**TASK INSTRUCTIONS:**
If a line in the entries below includes the string "pixels", copy it out.

**SUPPLIED MATERIAL:**
-*-*-

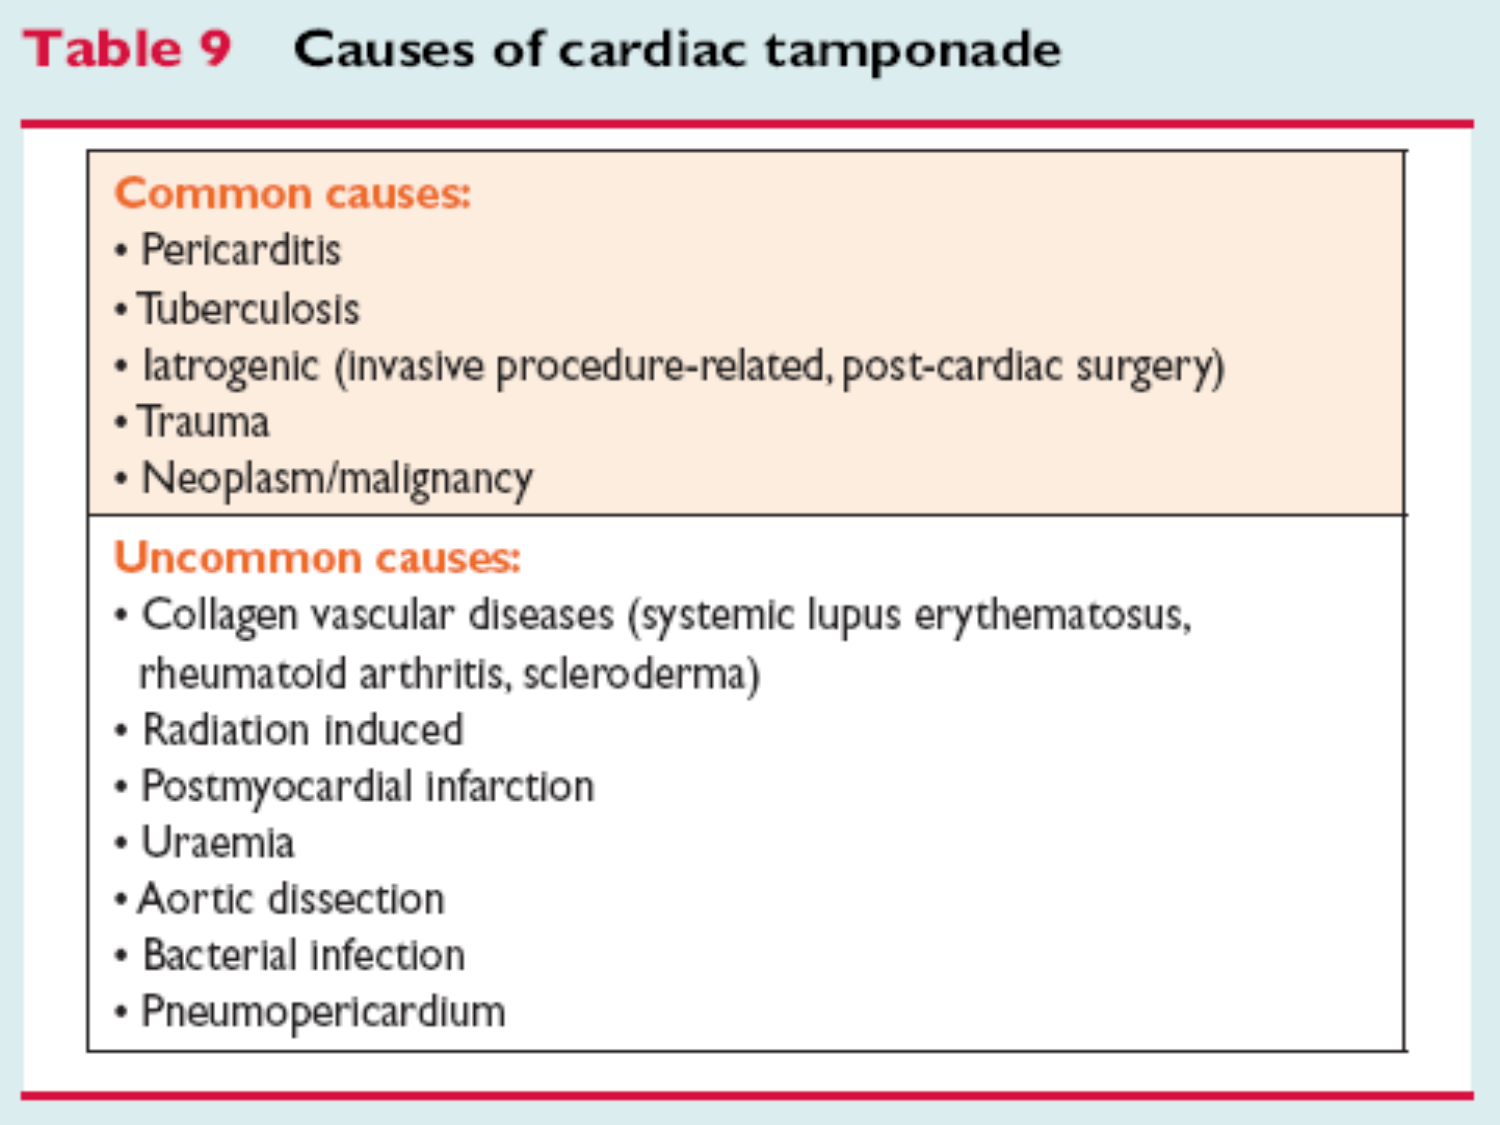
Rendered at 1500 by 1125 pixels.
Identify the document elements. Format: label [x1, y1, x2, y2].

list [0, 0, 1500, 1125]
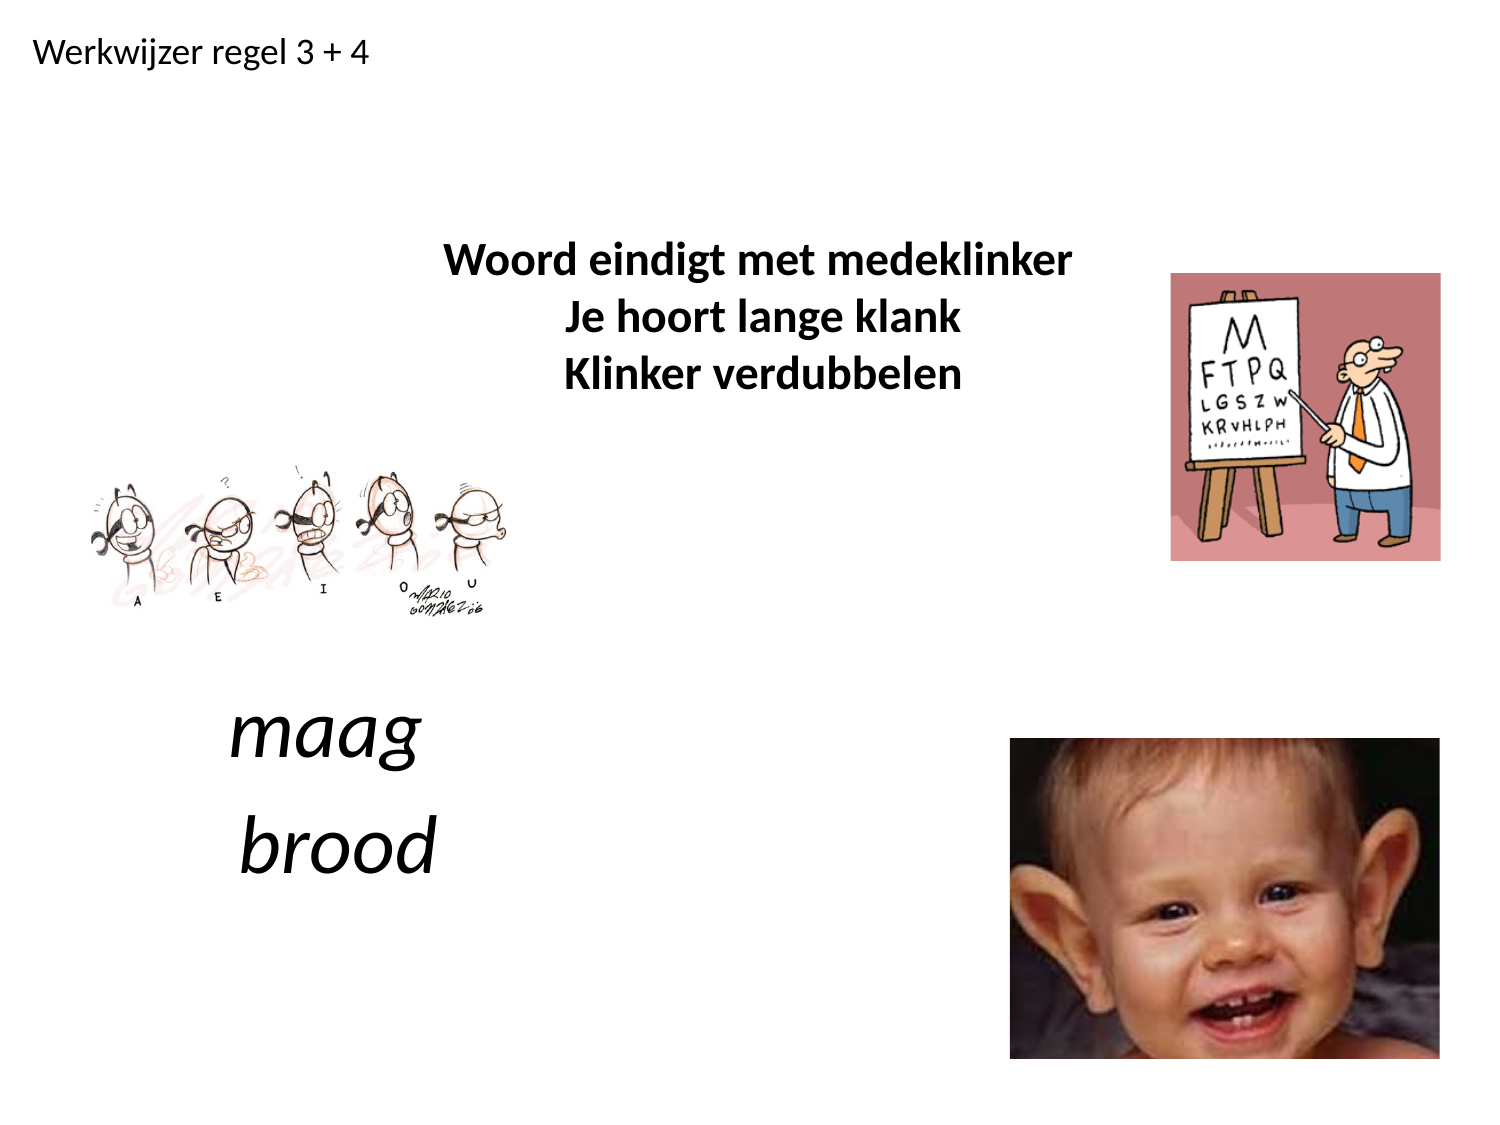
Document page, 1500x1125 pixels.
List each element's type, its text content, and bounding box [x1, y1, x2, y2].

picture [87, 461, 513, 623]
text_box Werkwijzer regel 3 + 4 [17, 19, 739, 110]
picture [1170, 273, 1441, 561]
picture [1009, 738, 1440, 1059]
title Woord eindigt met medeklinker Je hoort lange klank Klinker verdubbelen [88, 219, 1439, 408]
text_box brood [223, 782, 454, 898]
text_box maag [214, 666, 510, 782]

-*-*-

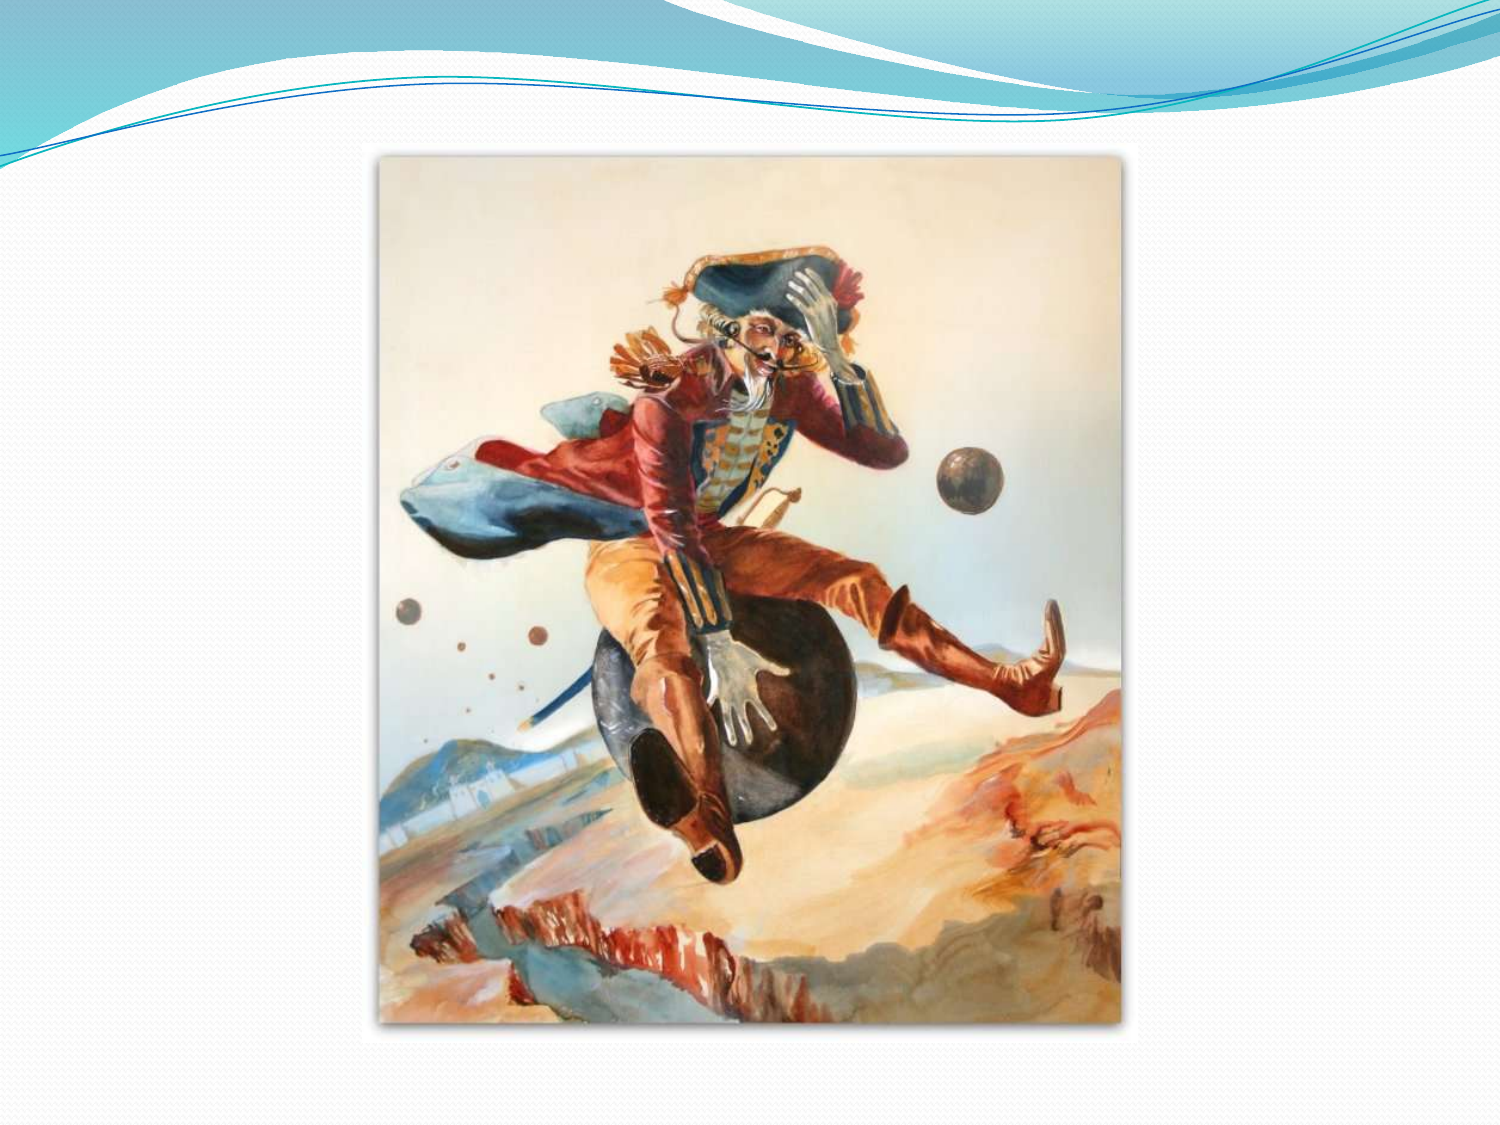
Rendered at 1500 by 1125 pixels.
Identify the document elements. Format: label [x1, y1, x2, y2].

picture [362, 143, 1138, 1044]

-*-*-

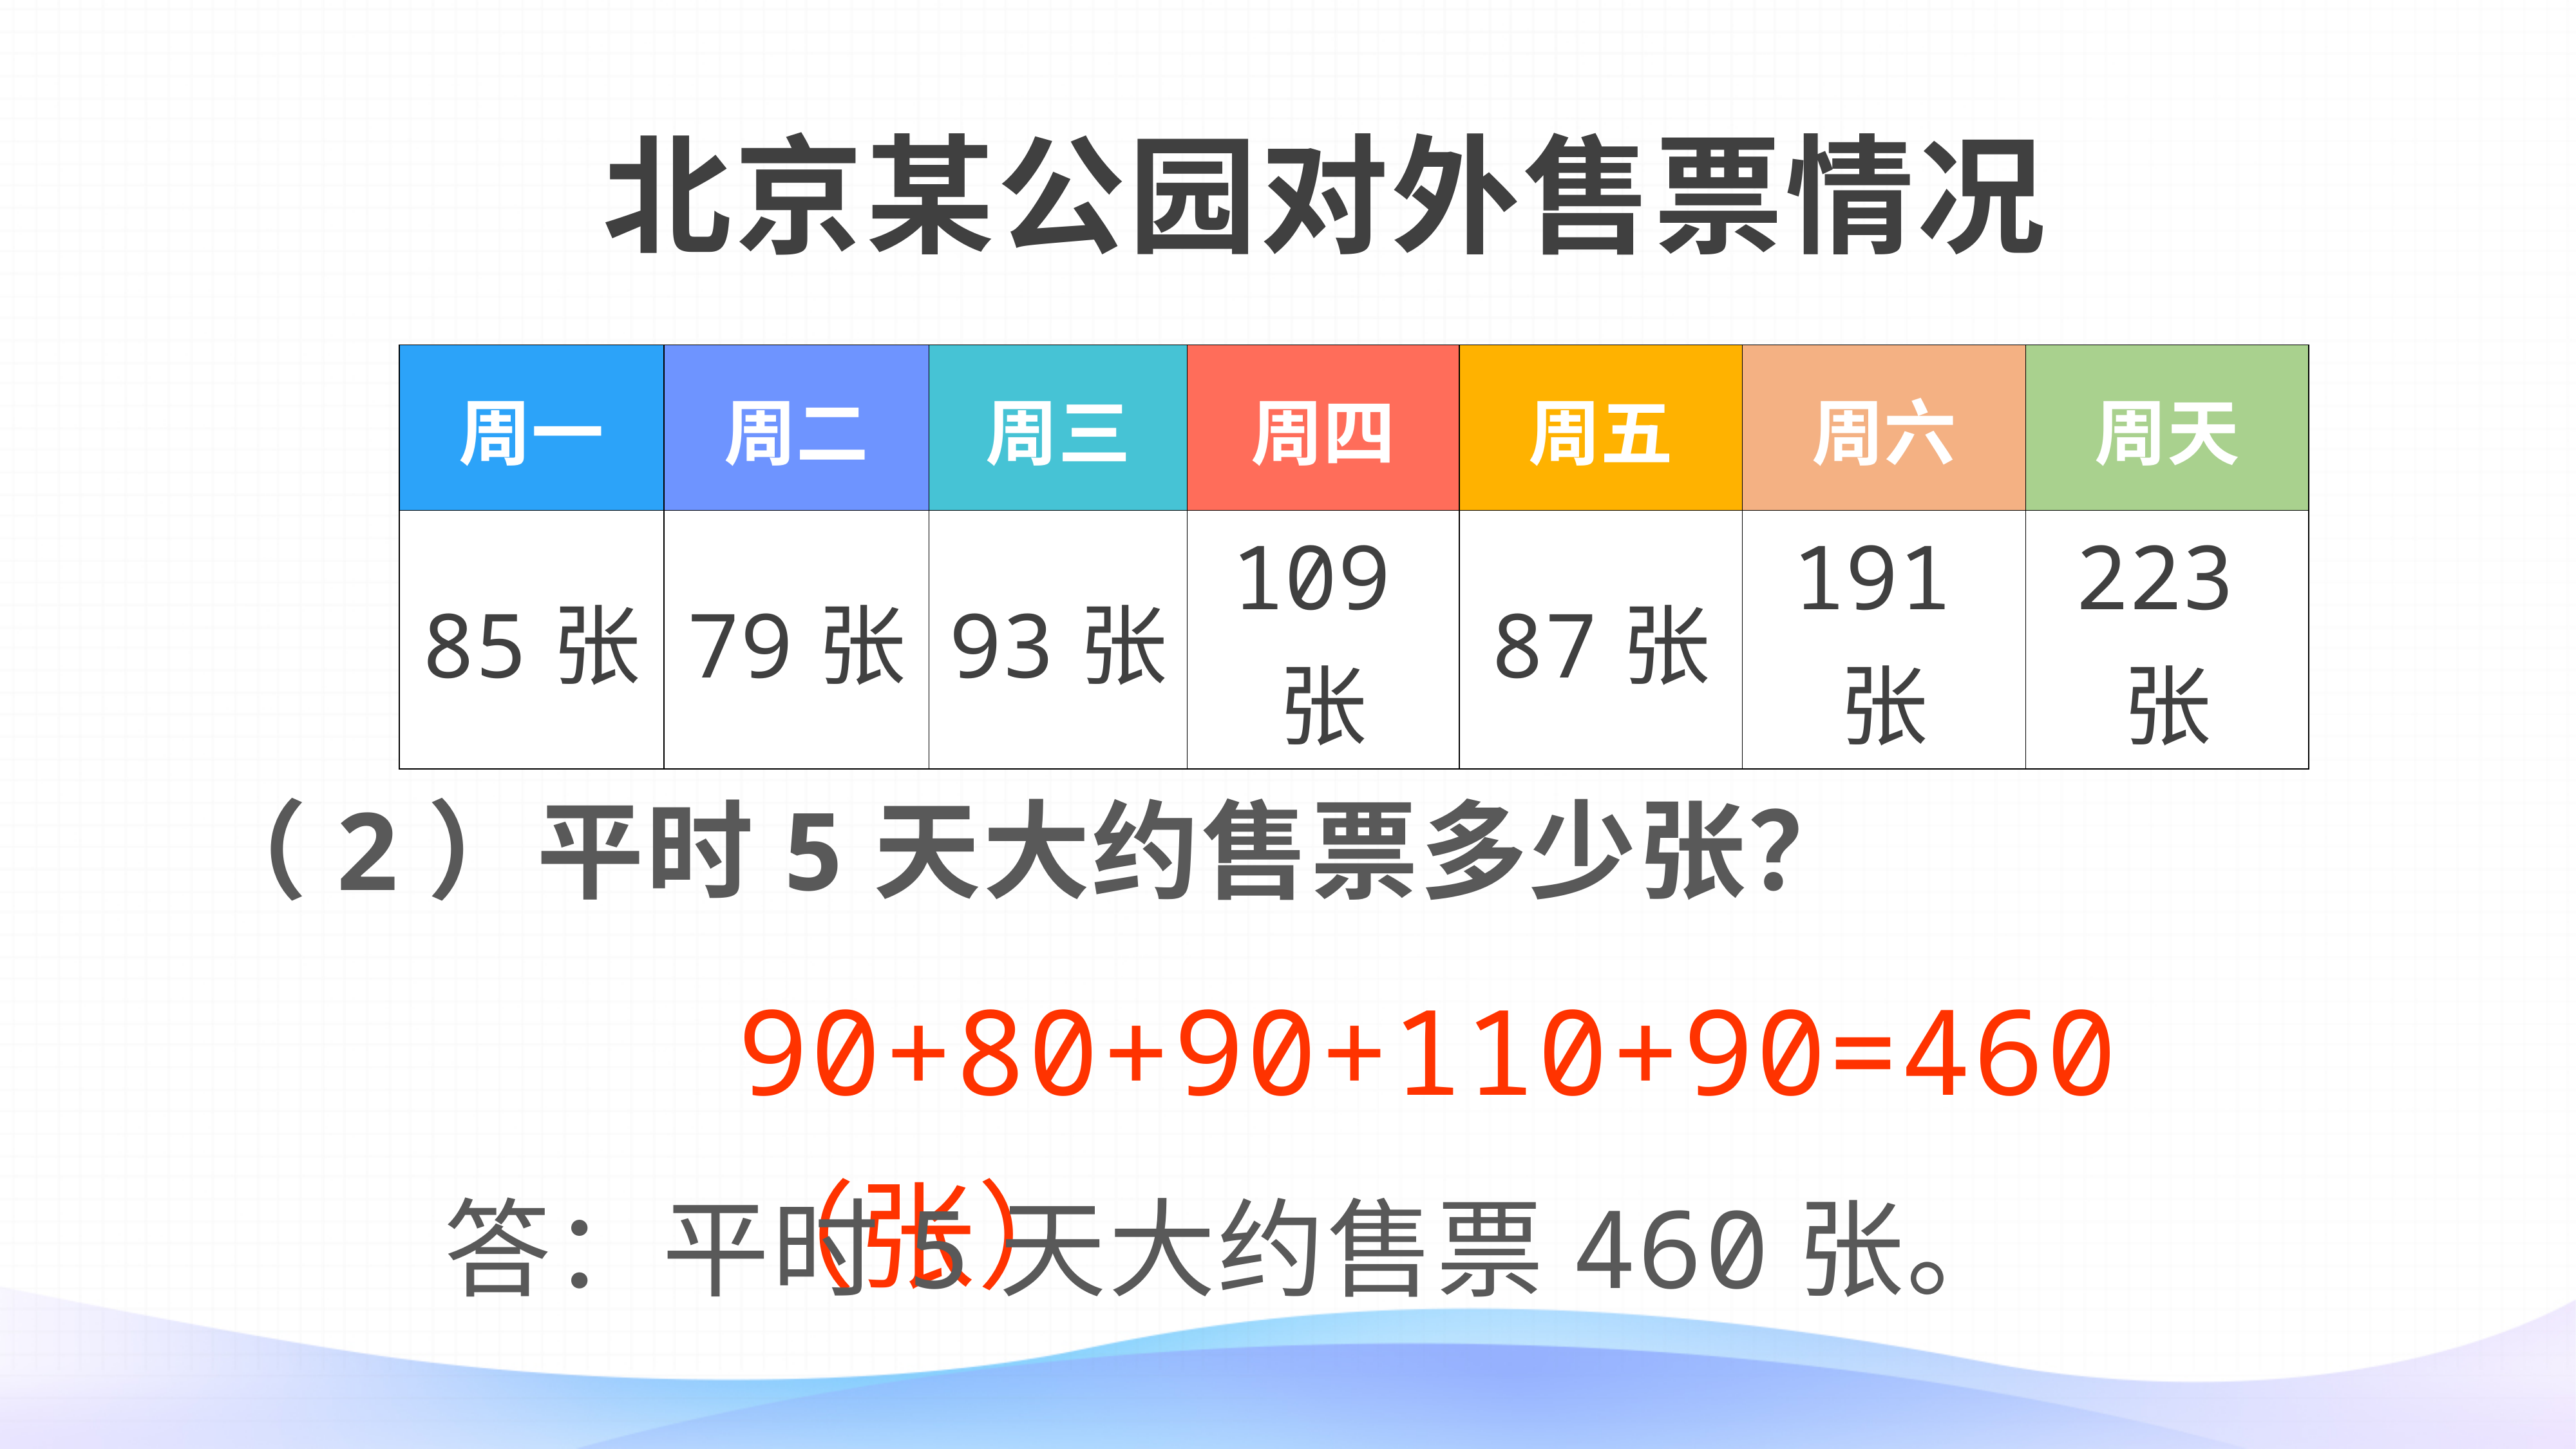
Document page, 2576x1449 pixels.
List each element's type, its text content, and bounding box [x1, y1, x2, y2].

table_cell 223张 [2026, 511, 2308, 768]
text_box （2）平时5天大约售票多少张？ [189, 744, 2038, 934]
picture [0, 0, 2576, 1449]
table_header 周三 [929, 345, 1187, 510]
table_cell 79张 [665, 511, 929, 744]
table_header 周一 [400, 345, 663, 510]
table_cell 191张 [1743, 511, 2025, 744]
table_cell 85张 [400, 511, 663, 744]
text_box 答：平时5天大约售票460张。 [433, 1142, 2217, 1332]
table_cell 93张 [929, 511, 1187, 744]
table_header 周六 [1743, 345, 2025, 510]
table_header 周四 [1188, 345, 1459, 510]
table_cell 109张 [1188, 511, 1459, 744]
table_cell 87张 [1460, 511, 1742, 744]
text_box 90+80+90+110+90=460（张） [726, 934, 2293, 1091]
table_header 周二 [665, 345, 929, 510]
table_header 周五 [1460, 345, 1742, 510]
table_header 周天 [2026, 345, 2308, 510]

-*-*-

**ANSWER FOR THIS EXERCISE:**
Rendered at 1500 by 1125 pixels.
Document page, 1500x1125 pixels.
Rendered at 1500 by 1125 pixels.
Document page, 2576x1449 pixels.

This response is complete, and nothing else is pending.